The way this would work in practice is a little murkier. Frances Goldscheider, a now-retired sociology professor at Brown University, was one of the first academics to put forward a proposal for what she called a “financial abortion.” It would work something like this: A man would be notified when a child was accidentally conceived, and he would have the opportunity to decide whether or not to undertake the legal rights and responsibilities of parenthood. The decision would need to be made in a short window of time and once the man had made his decision, he would be bound by it for life. This means a guy couldn’t decide to opt out of fatherhood a few years down the track when it no longer suited him. The decision would also be recorded legally—perhaps on the child’s birth certificate, or in a court order.

Zoë Lawton

Whether you call it paper abortion or financial abortion, it still leaves the control in the woman’s hands. It’s still her call. There’s really no way around that one unless some pre-existing agreement (such as marriage in some countries) that gives the man a legal right to have a say. Because unless a man has a say, we can’t be surprised that he doesn’t want much to do with the whole risky family idea.

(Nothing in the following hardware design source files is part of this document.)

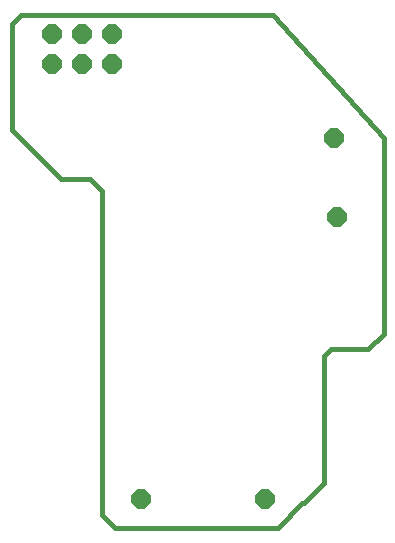
<source format=gbs>
G75*
G70*
%OFA0B0*%
%FSLAX24Y24*%
%IPPOS*%
%LPD*%
%AMOC8*
5,1,8,0,0,1.08239X$1,22.5*
%
%ADD10C,0.0160*%
%ADD11OC8,0.0640*%
D10*
X006910Y003949D02*
X006910Y014737D01*
X006516Y015130D01*
X005571Y015130D01*
X003918Y016784D01*
X003918Y020288D01*
X004233Y020603D01*
X012619Y020603D01*
X016319Y016508D01*
X016319Y009973D01*
X015807Y009461D01*
X014548Y009461D01*
X014311Y009225D01*
X014311Y005012D01*
X013642Y004343D01*
X013603Y004343D02*
X012776Y003516D01*
X007343Y003516D01*
X006910Y003949D01*
D11*
X008209Y004481D03*
X012343Y004481D03*
X014744Y013870D03*
X014666Y016508D03*
X007241Y018961D03*
X007241Y019961D03*
X006241Y019961D03*
X006241Y018961D03*
X005241Y018961D03*
X005241Y019961D03*
M02*

</source>
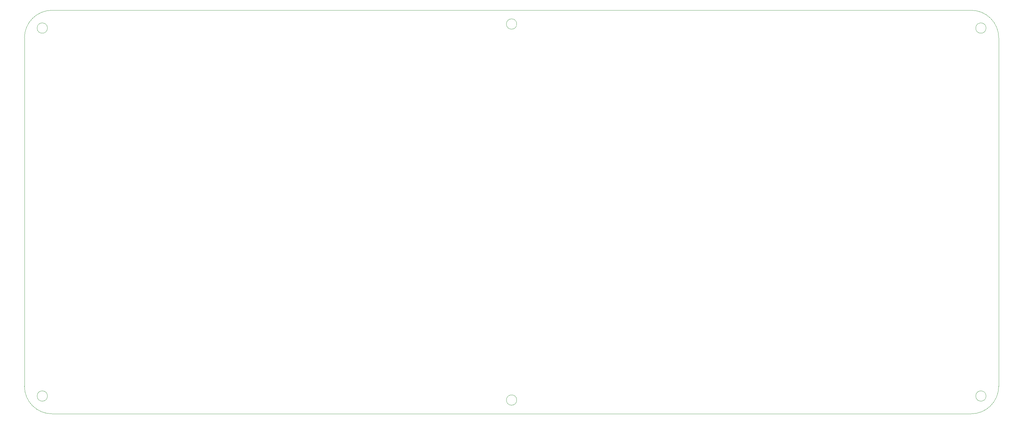
<source format=gbr>
G04 #@! TF.GenerationSoftware,KiCad,Pcbnew,(5.1.5)-3*
G04 #@! TF.CreationDate,2020-01-31T21:09:01-08:00*
G04 #@! TF.ProjectId,PCB,5043422e-6b69-4636-9164-5f7063625858,0.1*
G04 #@! TF.SameCoordinates,Original*
G04 #@! TF.FileFunction,Profile,NP*
%FSLAX46Y46*%
G04 Gerber Fmt 4.6, Leading zero omitted, Abs format (unit mm)*
G04 Created by KiCad (PCBNEW (5.1.5)-3) date 2020-01-31 21:09:01*
%MOMM*%
%LPD*%
G04 APERTURE LIST*
%ADD10C,0.050000*%
G04 APERTURE END LIST*
D10*
X84966086Y-193039800D02*
X84966086Y-91789728D01*
X367666001Y-91789728D02*
G75*
G03X359666001Y-83789728I-8000000J0D01*
G01*
X92966085Y-83789729D02*
G75*
G03X84966086Y-91789728I0J-7999999D01*
G01*
X367666001Y-91789728D02*
X367666001Y-193039800D01*
X363994412Y-88961301D02*
G75*
G03X363994412Y-88961301I-1500000J0D01*
G01*
X92966085Y-83789728D02*
X359666001Y-83789728D01*
X91637658Y-88961301D02*
G75*
G03X91637658Y-88961301I-1500000J0D01*
G01*
X227816035Y-87789728D02*
G75*
G03X227816035Y-87789728I-1500000J0D01*
G01*
X91637658Y-195868227D02*
G75*
G03X91637658Y-195868227I-1500000J0D01*
G01*
X227816035Y-197039800D02*
G75*
G03X227816035Y-197039800I-1500000J0D01*
G01*
X363994412Y-195868227D02*
G75*
G03X363994412Y-195868227I-1500000J0D01*
G01*
X359666001Y-201039800D02*
G75*
G03X367666001Y-193039800I0J8000000D01*
G01*
X84966085Y-193039800D02*
G75*
G03X92966085Y-201039800I8000000J0D01*
G01*
X92966085Y-201039800D02*
X359666001Y-201039800D01*
M02*

</source>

Meanwhile, the debate is heating up. Men have until recently largely only been seen on the anti-abortion side. Now, the media is deliberately trying to find men who support abortion.

Pro-life group Silent No More Awareness Campaign compiles thousands of testimonies from women and men expressing remorse and regret from abortion. Those include stories from fathers.
One of them, named Scott, wrote, “I started drinking deliberately rather than casually at this time, hoping the awareness of the life we had conceived would disappear like the pregnancy had. But it did not. It never went away.”

The media are right: Both men and women should speak up about abortion. But in delivering that message, they have a responsibility to listen to the voices that are different from their own, rather than silencing them.